The film tells the story of a lonely man, played by Joaquin Phoenix, who falls in love with his computer operating system; the tale is set against a dreamy and exotic musical landscape.
“We are delighted to hear about U of T Music alumnus Owen Pallett’s nomination,” said Don McLean, dean of the Faculty of Music. “Owen's innovative cross-over from classical training to indie performance to film composition reflects an important directional trend showing where music studies are taking our creative entrepreneurial graduates.”
Pallett, who graduated from the Faculty of Music in 2002, composed the nominated score with Will Butler from the Grammy-winning band, Arcade Fire – a group with which he frequently performs and collaborates, and is currently touring with in New Zealand.
Pallett is an internationally recognized composer and performer whose work spans genres from classical to rock and pop. The Globe and Mail’s Brad Wheeler has described him as “a high-functioning prodigy who’s as comfortable arranging strings for Arcade Fire and Grizzly Bear as he is creating orchestral works for world-class symphonies.”
Pallett’s credits include a win of the inaugural Polaris Prize in 2006 for a chamber-pop album; classical music commissions from London’s Barbican and the Toronto Symphony Orchestra; and collaborations with country star Taylor Swift, indie bands including Grizzly Bear, The National, and The Hidden Cameras (fronted by U of T alumnus Joel Gibb); and even a video game soundtrack for Traffic Department 2192, written when Pallett was 13 years old.
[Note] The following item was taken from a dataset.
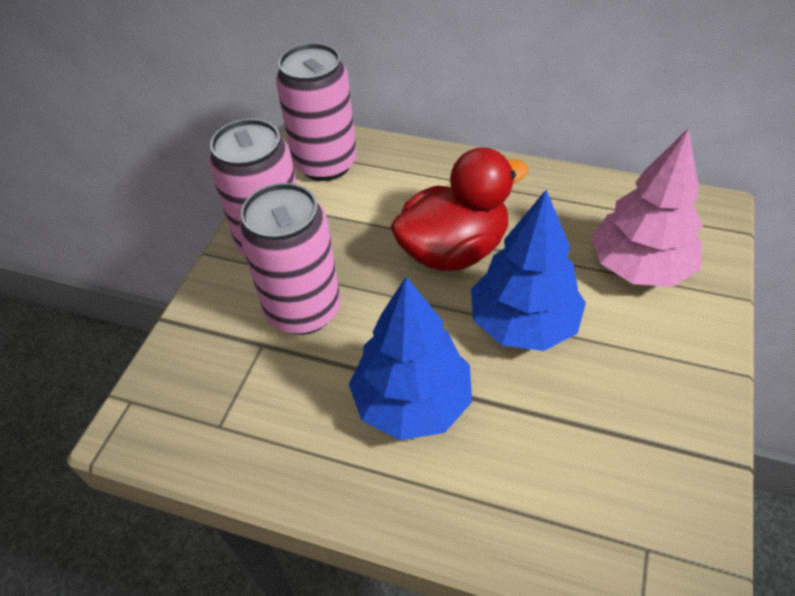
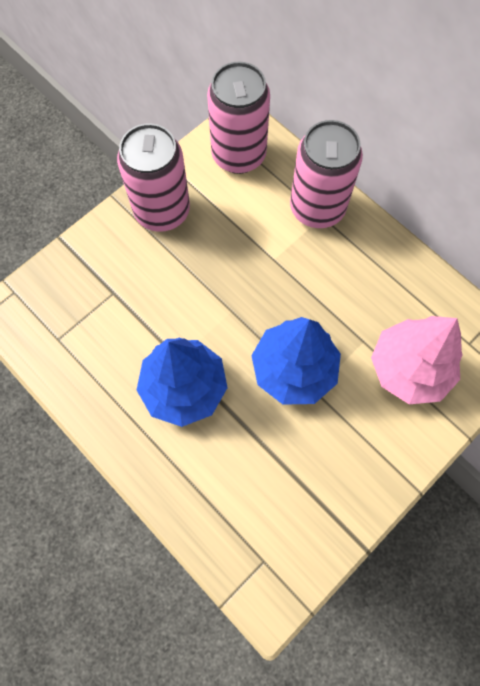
camera: 25 degrees right, 20 degrees up
pink can [238,183,341,335] -> pink can moved to [290,120,363,228]
red duck [390,147,529,271] -> none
"Owen was an extraordinary student with a remarkable background," said Gary Kulesha, an award-winning composer and one of Pallett's teachers at U of T. "His interests ranged everywhere. He was talented and focused, and never failed to challenge ideas if he had questions. Because of his amazing knowledge of traditional music, he actually played the onstage country fiddler in my opera, The Last Duel, in 2000. I am not at all surprised he has done well."
Growing up in Milton, Ontario, Pallett began violin lessons at the age of 3 and his interest in classical strengthened into his school years.
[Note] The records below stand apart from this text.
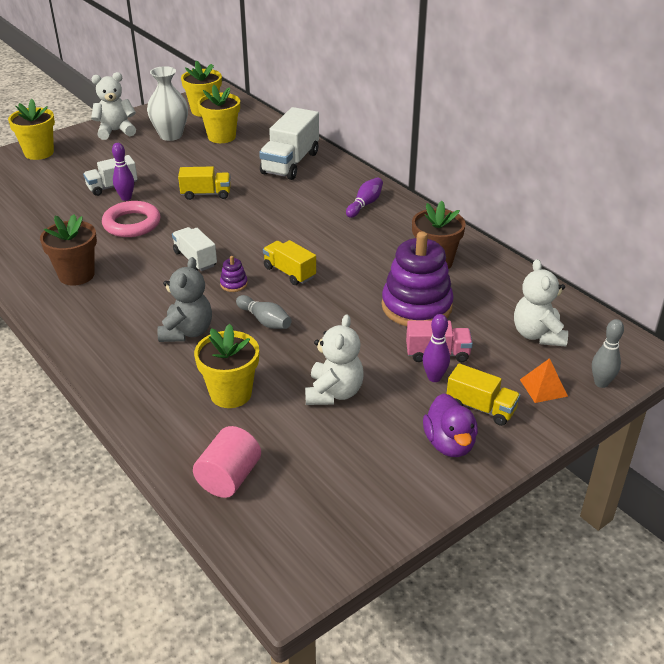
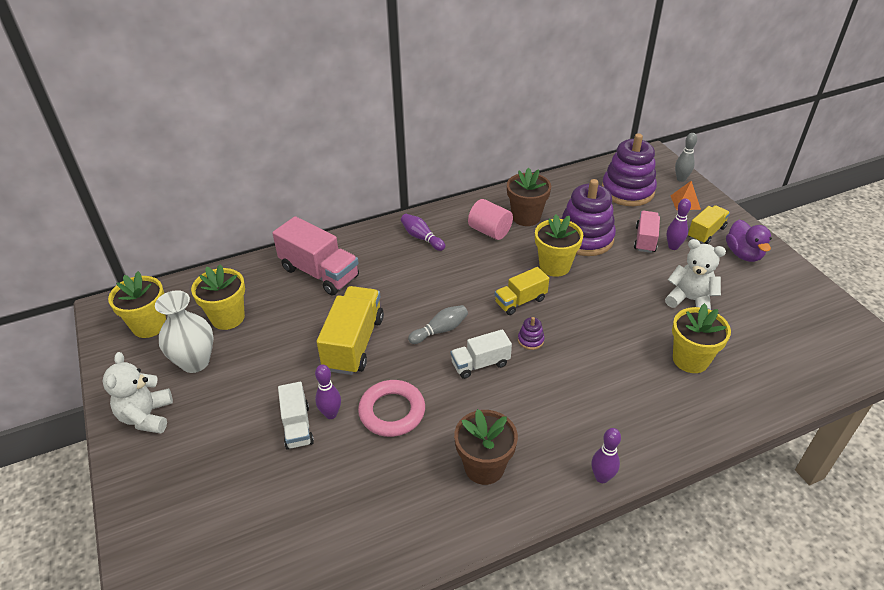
camera: 75 degrees left, 5 degrees up
yellow flower pot [8,99,55,160] -> yellow flower pot moved to [535,215,583,277]
grey teddy bear [157,257,212,342] -> none
yellow truck [178,166,231,200] -> yellow truck [317,286,384,375], size x1.68
pink cylinder [193,426,261,498] -> pink cylinder moved to [468,199,513,240]
grey bowling pin [236,295,291,329] -> grey bowling pin moved to [408,305,468,344]
white truck [259,107,319,180] -> pink truck [272,216,359,295]
purple duck [423,393,478,457] -> purple duck turned 75 degrees clockwise [726,220,772,262]
white teddy bear [514,259,568,346] -> purple stacking toy [602,133,657,206]
none -> purple bowling pin [591,428,621,483]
“I used to get into fights with my classmates because they wanted to listen to stuff like Def Leppard,” Pallett told U of T Magazine in 2006. But after four years of his music degree at the ߲ݴý, he began to shrug off the rules of classical music as he discovered creatively like-minded artists in Toronto’s indie music community.
“It had a much more accidental approach to making music, which really appealed to me,” he told U of T Magazine. This community’s playful attitude led Pallett to develop one of his characteristic techniques: plugging his violin into a sampler controlled by a foot pedal. This enabled him to loop back and layer melodic lines while singing his characteristically literary and provocative lyrics, as featured in the video below.
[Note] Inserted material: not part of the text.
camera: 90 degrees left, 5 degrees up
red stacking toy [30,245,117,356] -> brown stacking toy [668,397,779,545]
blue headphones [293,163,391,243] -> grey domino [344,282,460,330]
While racking up awards and collaborations with this quirky indie style of performance and songwriting, Pallett continued to create music in the classical genre. His commissioned Violin Concerto was premiered by the Britten Sinfonia in 2012 with a North American debut by the Toronto Symphony Orchestra a year later.
Pallett is the second U of T Music Composition alumnus to win in the past two years.
“Following last year's Golden Globe and Oscar win for Mychael Danna (BMus 1986) for Life of Pi, who was our inaugural Louis Applebaum Distinguished Visitor in Film Composition in 2011, and our emerging presence in composition for film and media through the teaching leadership of Eric Robertson, as well as partnerships with the Sheridan College animation program, the Screen Composers Guild of Canada and other organizations, we are starting to feel on a bit of a roll,” said Music Dean Don McLean.